[TASK] Reproduce every line below character for character, omitting the pictures.

START DATASET RECORDS

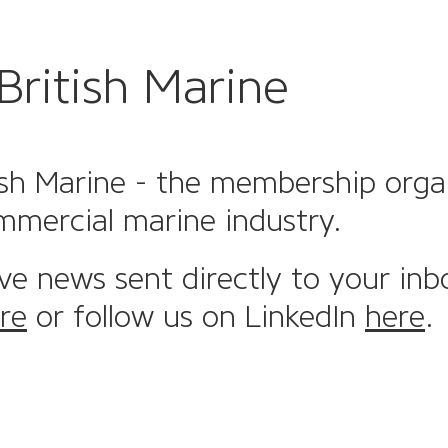
British Marine
sh Marine - the membership organi
mmercial marine industry.
ive news sent directly to your inb
re
or follow us on LinkedIn
here
.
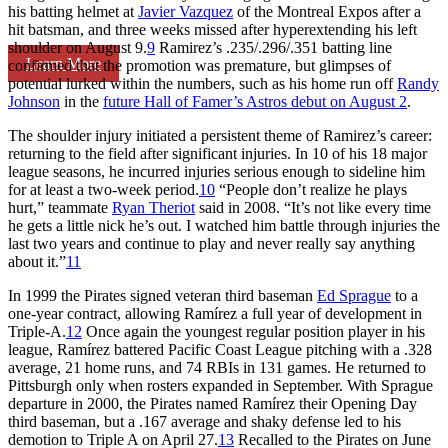
his batting helmet at
Javier Vazquez
of the Montreal Expos after a
hit batsman, and three weeks missed after hyperextending his left
shoulder on August 9.
9
Ramirez’s .235/.296/.351 batting line
Learn More
confirmed that the promotion was premature, but glimpses of
potential lurked within the numbers, such as his home run off
Randy
Johnson
in the
future Hall of Famer’s Astros debut on August 2
.
The shoulder injury initiated a persistent theme of Ramirez’s career:
returning to the field after significant injuries. In 10 of his 18 major
league seasons, he incurred injuries serious enough to sideline him
for at least a two-week period.
10
“People don’t realize he plays
hurt,” teammate
Ryan Theriot
said in 2008. “It’s not like every time
he gets a little nick he’s out. I watched him battle through injuries the
last two years and continue to play and never really say anything
about it.”
11
In 1999 the Pirates signed veteran third baseman
Ed Sprague
to a
one-year contract, allowing Ramírez a full year of development in
Triple-A.
12
Once again the youngest regular position player in his
league, Ramírez battered Pacific Coast League pitching with a .328
average, 21 home runs, and 74 RBIs in 131 games. He returned to
Pittsburgh only when rosters expanded in September. With Sprague
departure in 2000, the Pirates named Ramírez their Opening Day
third baseman, but a .167 average and shaky defense led to his
demotion to Triple A on April 27.
13
Recalled to the Pirates on June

END DATASET RECORDS

[TASK RESPONSE]
British Marine
sh Marine - the membership organi
mmercial marine industry.
ive news sent directly to your inb
re
or follow us on LinkedIn
here
.
his batting helmet at
Javier Vazquez
of the Montreal Expos after a
hit batsman, and three weeks missed after hyperextending his left
shoulder on August 9.
9
Ramirez’s .235/.296/.351 batting line
Learn More
confirmed that the promotion was premature, but glimpses of
potential lurked within the numbers, such as his home run off
Randy
Johnson
in the
future Hall of Famer’s Astros debut on August 2
.
The shoulder injury initiated a persistent theme of Ramirez’s career:
returning to the field after significant injuries. In 10 of his 18 major
league seasons, he incurred injuries serious enough to sideline him
for at least a two-week period.
10
“People don’t realize he plays
hurt,” teammate
Ryan Theriot
said in 2008. “It’s not like every time
he gets a little nick he’s out. I watched him battle through injuries the
last two years and continue to play and never really say anything
about it.”
11
In 1999 the Pirates signed veteran third baseman
Ed Sprague
to a
one-year contract, allowing Ramírez a full year of development in
Triple-A.
12
Once again the youngest regular position player in his
league, Ramírez battered Pacific Coast League pitching with a .328
average, 21 home runs, and 74 RBIs in 131 games. He returned to
Pittsburgh only when rosters expanded in September. With Sprague
departure in 2000, the Pirates named Ramírez their Opening Day
third baseman, but a .167 average and shaky defense led to his
demotion to Triple A on April 27.
13
Recalled to the Pirates on June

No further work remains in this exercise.